Under a global system with similar values as these, or with what we assume are similar values, when nations go broke they are emasculated. Their men become nationalistic fascists, valorizing the ability to do violence, turning brutal domination into a virtue. All out of fear of revealing what they themselves have no stomach to examine.

And this is where we are. Many of us look outside ourselves and see a world that cares nothing for the weak. How does it profit us, we wonder, to make that inner journey to ourselves, to build a real, moral, accountable, yet untamable, unrestrained, limitless self, when outside us is a world that refuses to do the same work? We fear we would just be weakening what projects strength if we failed to properly maintain our shell, while the capitalist world refuses to remove its cleats, stamping those with vulnerable shells into the turf.

Of course, capitalism shifts the blame for the misfortunes it causes onto other things, as does the male. The world, the horrible world, with its disasters, and human nature, that unpredictable, awful, cowardly, inherently violent thing, these are to blame, these are the reasons the capitalist and the male have to keep their armor strong.

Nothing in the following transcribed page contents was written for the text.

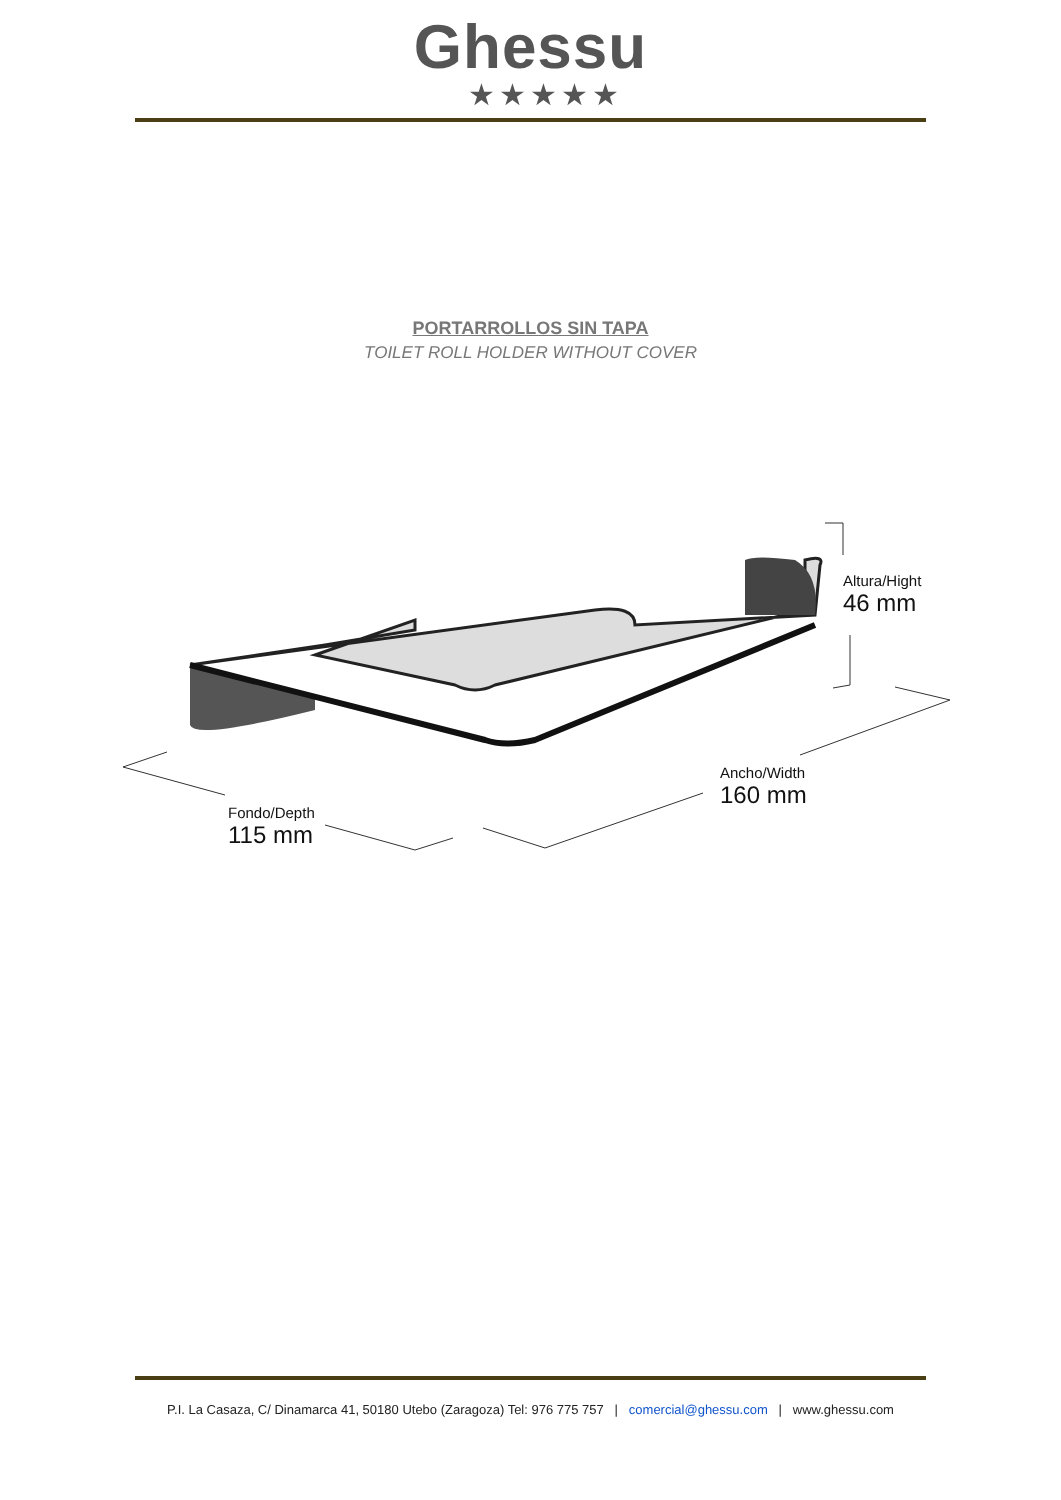Ghessu
★★★★★
PORTARROLLOS SIN TAPA
TOILET ROLL HOLDER WITHOUT COVER
Altura/Hight
46 mm
Ancho/Width
160 mm
Fondo/Depth
115 mm
P.I. La Casaza, C/ Dinamarca 41, 50180 Utebo (Zaragoza) Tel: 976 775 757 | comercial@ghessu.com | www.ghessu.com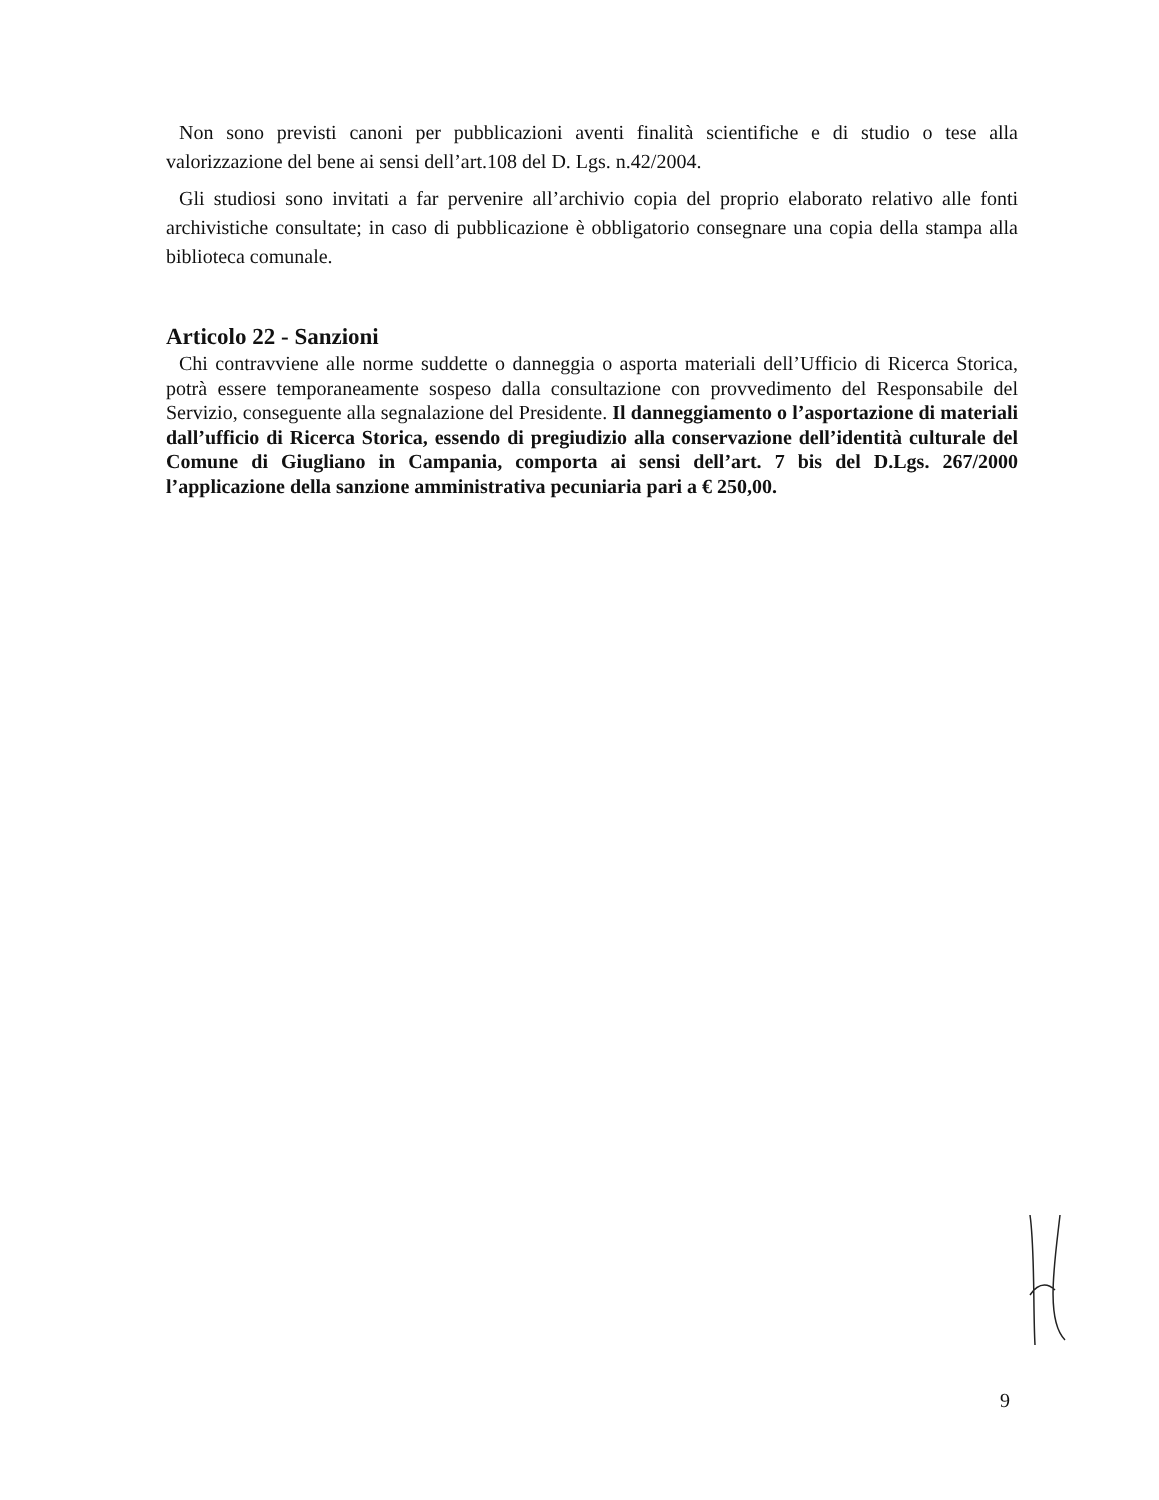Non sono previsti canoni per pubblicazioni aventi finalità scientifiche e di studio o tese alla valorizzazione del bene ai sensi dell’art.108 del D. Lgs. n.42/2004.
Gli studiosi sono invitati a far pervenire all’archivio copia del proprio elaborato relativo alle fonti archivistiche consultate; in caso di pubblicazione è obbligatorio consegnare una copia della stampa alla biblioteca comunale.
Articolo 22 - Sanzioni
Chi contravviene alle norme suddette o danneggia o asporta materiali dell’Ufficio di Ricerca Storica, potrà essere temporaneamente sospeso dalla consultazione con provvedimento del Responsabile del Servizio, conseguente alla segnalazione del Presidente. Il danneggiamento o l’asportazione di materiali dall’ufficio di Ricerca Storica, essendo di pregiudizio alla conservazione dell’identità culturale del Comune di Giugliano in Campania, comporta ai sensi dell’art. 7 bis del D.Lgs. 267/2000 l’applicazione della sanzione amministrativa pecuniaria pari a € 250,00.
9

These are why only the capitalist can be entrusted with wealth and information and only the man can protect us from others. Everyone else is under threat of being crushed, and the crushed cannot lead. All they can become is either victims or criminal threats.

Evolution is not just the development of the individual, but an ecological development. The organism and the environment are involved with each other. We are the collective. Disarming the world can't just begin with individual actions of peace, we need an environment to be peaceful within. At some point the individual has to trust that it's safe to let down his guard, and the society has to trust the individual to be civil. But trust is not what we in the current United States understand as either manly or profitable.

Masculinity and capitalism right now seem to have won. They seem to have formed a monolithic framework to prevent either society or the individual from developing a viable core of self to exist without a defensive shell of false superiority.

Fortunately, though, there are always principles developing to bring beings other than masculine ones into importance, and to bring profitlessness into the realm of economy. There have been such principles for a long time, with waxing and waning influence, and because nothing maintains its hegemony forever, their influence increases even as the old regime flails more violently against change.

It's nowhere written that men and capital will always dominate the story. Other values and other characters are demanding focus, and altering the drama and what lies behind it in ways even too subtle to be termed "demanding." The shell is just a shell and can't be sustained. Examples of the miserable inadequacy of capitalism and masculinity reappear again and again, confronting us, despite our reluctance to see, or our self-indoctrinated inability to understand. But we can't be deceived, or deceive ourselves, forever. Eventually, the evidence contradicting the deception will destroy it.

This has been the Moment of Truth. Good day!